Climate science update: bad news gets worse
Here's a summary of recent findings:
Earth's average surface temperature last year was a record 1.1 degree Celsius (1.98 Fahrenheit) above the preindustrial era.
Our planet's rising fever is caused by the accumulation of heat-trapping greenhouse gases in the atmosphere, especially carbon dioxide (CO2) cast off when fossil fuels are burned to produce energy.
Sixteen of the hottest years on record have occurred since the start of the 21st century.
The 196-nation Paris Agreement calls on humanity to block the rise in temperature at "well below" 2.0 C (3.6 F) compared to pre-industrial levels, and to consider setting the cap at 1.5 C.
The atmospheric concentration of carbon dioxide (CO2) reached an average of 403.3 parts per million (ppm) in 2016, the highest level in at least 800,000 years.
Last month, CO2—three-quarters of greenhouse gas emissions—hit nearly 407 ppm.

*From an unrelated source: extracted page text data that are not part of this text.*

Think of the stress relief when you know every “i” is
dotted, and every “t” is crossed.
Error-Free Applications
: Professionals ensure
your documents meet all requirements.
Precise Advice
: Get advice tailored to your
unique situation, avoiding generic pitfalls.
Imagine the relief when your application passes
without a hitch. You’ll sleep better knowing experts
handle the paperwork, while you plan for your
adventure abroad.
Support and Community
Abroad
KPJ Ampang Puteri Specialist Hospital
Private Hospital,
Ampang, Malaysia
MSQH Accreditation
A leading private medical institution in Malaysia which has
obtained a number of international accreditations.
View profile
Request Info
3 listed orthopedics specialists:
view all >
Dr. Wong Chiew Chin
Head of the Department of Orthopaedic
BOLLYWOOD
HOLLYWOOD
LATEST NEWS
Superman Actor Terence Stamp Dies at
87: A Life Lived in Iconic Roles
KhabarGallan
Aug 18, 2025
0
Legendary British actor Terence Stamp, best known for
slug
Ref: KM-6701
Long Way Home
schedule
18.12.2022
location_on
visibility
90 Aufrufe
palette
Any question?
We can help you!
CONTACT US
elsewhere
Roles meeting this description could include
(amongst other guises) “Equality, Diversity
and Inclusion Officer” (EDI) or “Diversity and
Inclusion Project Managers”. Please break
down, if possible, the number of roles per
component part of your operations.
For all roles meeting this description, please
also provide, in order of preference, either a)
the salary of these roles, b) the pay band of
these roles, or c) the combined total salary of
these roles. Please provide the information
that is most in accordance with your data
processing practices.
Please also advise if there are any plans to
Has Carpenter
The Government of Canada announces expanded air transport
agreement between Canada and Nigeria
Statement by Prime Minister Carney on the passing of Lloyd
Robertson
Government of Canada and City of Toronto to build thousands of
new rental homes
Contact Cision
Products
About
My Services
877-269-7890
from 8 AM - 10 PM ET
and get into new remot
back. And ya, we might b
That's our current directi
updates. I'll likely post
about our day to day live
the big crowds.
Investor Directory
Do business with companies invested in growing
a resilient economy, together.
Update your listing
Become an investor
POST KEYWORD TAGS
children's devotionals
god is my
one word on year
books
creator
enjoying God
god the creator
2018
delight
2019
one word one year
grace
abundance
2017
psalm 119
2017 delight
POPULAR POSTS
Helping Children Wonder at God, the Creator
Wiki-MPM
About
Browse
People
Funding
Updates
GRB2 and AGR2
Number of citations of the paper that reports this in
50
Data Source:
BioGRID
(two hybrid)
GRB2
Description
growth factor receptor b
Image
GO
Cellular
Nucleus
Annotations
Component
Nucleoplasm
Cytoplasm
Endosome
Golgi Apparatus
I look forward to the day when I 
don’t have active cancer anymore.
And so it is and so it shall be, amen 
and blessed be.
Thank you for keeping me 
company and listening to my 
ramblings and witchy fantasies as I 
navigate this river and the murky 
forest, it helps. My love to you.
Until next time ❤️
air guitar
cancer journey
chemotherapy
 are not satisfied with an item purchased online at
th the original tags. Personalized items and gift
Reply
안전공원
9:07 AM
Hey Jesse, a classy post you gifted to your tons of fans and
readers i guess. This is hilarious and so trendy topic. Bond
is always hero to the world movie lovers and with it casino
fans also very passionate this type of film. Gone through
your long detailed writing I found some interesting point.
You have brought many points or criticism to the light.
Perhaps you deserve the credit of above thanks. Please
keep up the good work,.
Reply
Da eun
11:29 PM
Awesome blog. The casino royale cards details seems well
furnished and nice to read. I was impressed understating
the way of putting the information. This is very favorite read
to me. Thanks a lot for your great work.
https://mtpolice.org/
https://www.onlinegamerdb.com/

Prior to industrialisation, the global average hovered at about 280 ppm.
Concentrations of the second-most important greenhouse gases—methane (CH4)—have also risen sharply over the last decade, driven by leakage from the gas industry's fracking boom, and growth in global livestock.
Many climate scientists argue that capping CO2 at 450 ppm gives us a fighting chance of staying under the 2 C threshold. Others say that the limit for a "climate-safe" world is much lower, around 350 ppm.
Arctic summer sea ice in 2017 shrank to 4.64 million square kilometres (1.79 million square miles). That's only the eighth-smallest ice cover since 2012, when it dropped to 3.39 million km2.
But long-term trends are unmistakable: Arctic sea ice cover is declining at a rate of 13.2 percent per decade, relative to the 1981-2010 average.
Climate models predict that the Arctic Ocean could be ice-free in summer as early as 2030.
At the other end of the world, Antarctic sea ice hit the lowest extent ever recorded by satellites last year as well.
Earth's two massive ice sheets—atop Greenland and Antarctica—are currently shedding 286 and 127 billion tonnes of mass per year, respectively.
High-altitude glaciers, meanwhile, declined in surface area in 2016 for the 37th year in a row.
The WMO says there are demonstrable links between man-made climate change and some extreme events, especially heatwaves.
The number of climate-related extreme events—droughts, forest fires, floods, major storm surges—has doubled since 1990, research has shown.
2017 saw the first severe tropical storm known to sustain winds of 295 kilometres per hour (185 miles per hour) for more than 33 hours (Irma); and a hurricane that dropped a record 125 centimetres of water (nearly 50 inches) on land (Harvey).
The intensity of typhoons battering China, Taiwan, Japan and the Korean Peninsula since 1980, one study has shown, has increased by 12 to 15 percent.
Natural disasters drive about 26 million people into poverty every year, says the World Bank, and cause annual losses of about $520 million (463 million euros).
Sea level—caused mainly by the expansion of water as it warms, and runoff from ice sheets and glaciers—is currently rising by 3.4 millimetres (0.13 inches) per year. Since 1993, the global ocean watermark has gone up by 84.8 mm (3.3 inches).
The pace is likely to pick up, threatening the homes and livelihoods of tens of millions of people in low-lying areas around the world.
The National Oceanic and Atmospheric Administration (NOAA) said in January the global average sea level could be between 0.3 and 2.5 metres (one foot to 8.2 feet) higher by 2100.
Of the 8,688 species of animals and plants listed as "threatened" on the International Union for the Conservation of Nature's (IUCN) Red List, 19 percent—1,688 species—have been negatively affected by climate change.
Scientists say that Earth has entered a "mass extinction event," only the 6th in the last half-billion years.